**TASK PROMPT:**
Transcribe the data below in full, exactly.

:: DATA EXTRACT

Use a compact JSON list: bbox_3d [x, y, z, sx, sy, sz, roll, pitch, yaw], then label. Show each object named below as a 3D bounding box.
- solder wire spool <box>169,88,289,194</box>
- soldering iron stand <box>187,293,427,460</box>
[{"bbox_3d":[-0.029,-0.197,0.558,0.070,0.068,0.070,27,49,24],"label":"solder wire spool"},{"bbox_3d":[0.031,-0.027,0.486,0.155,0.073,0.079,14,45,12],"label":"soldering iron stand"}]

::::

**ANSWER SECTION:**
Use a compact JSON list: bbox_3d [x, y, z, sx, sy, sz, roll, pitch, yaw], then label. Show each object named below as a 3D bounding box.
- solder wire spool <box>169,88,289,194</box>
- soldering iron stand <box>187,293,427,460</box>
[{"bbox_3d":[-0.029,-0.197,0.558,0.070,0.068,0.070,27,49,24],"label":"solder wire spool"},{"bbox_3d":[0.031,-0.027,0.486,0.155,0.073,0.079,14,45,12],"label":"soldering iron stand"}]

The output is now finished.